◆ What you are asked to do
The line containing "The Evolution of" marks the end, so write out exactly every line from the top of the entries below through that one.

[Saved data entries]
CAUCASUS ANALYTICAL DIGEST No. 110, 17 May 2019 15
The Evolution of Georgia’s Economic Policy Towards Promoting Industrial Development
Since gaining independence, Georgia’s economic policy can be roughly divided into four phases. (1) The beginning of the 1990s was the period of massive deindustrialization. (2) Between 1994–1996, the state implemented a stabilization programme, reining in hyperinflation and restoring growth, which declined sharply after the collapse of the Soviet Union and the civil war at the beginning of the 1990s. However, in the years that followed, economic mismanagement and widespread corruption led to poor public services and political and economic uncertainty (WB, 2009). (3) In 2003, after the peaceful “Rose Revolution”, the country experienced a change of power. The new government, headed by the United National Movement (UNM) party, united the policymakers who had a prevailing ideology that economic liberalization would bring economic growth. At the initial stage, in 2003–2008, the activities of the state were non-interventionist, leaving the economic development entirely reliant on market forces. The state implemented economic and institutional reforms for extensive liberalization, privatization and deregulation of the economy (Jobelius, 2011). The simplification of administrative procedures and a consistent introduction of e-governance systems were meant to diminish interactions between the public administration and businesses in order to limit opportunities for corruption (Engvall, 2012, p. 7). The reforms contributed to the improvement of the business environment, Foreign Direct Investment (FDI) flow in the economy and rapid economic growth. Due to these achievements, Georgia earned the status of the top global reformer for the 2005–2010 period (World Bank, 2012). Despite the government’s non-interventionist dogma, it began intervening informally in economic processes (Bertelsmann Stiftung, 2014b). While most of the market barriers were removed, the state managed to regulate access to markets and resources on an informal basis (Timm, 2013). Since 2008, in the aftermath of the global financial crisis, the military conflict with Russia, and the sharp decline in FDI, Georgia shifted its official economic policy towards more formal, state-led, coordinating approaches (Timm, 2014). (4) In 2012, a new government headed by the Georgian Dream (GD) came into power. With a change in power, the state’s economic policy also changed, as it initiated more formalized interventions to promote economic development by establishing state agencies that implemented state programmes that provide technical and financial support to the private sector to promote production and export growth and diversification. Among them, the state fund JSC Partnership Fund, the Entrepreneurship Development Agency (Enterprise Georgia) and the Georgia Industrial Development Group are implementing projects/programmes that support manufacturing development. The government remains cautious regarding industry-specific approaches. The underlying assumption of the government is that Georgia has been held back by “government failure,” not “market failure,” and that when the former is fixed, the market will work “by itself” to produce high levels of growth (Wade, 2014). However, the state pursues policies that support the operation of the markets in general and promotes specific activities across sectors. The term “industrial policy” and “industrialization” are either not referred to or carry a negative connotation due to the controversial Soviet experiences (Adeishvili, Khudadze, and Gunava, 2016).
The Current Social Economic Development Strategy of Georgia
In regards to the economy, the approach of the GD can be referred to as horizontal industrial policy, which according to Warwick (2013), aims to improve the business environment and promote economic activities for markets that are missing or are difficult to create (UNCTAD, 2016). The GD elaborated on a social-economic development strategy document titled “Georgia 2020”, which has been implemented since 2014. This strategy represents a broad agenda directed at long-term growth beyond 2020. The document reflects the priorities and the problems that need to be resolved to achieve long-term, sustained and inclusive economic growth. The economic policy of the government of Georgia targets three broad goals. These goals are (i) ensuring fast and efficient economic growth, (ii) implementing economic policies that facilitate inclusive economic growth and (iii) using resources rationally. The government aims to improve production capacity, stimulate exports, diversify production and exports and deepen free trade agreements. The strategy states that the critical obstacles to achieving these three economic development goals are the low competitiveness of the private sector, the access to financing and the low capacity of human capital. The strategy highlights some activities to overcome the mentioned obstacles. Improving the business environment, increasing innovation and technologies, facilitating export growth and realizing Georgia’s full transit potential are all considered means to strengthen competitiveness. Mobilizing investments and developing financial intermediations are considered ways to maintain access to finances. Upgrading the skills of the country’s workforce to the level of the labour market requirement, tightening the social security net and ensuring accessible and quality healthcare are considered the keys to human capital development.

◆ Your solution
CAUCASUS ANALYTICAL DIGEST No. 110, 17 May 2019 15
The Evolution of Georgia’s Economic Policy Towards Promoting Industrial Development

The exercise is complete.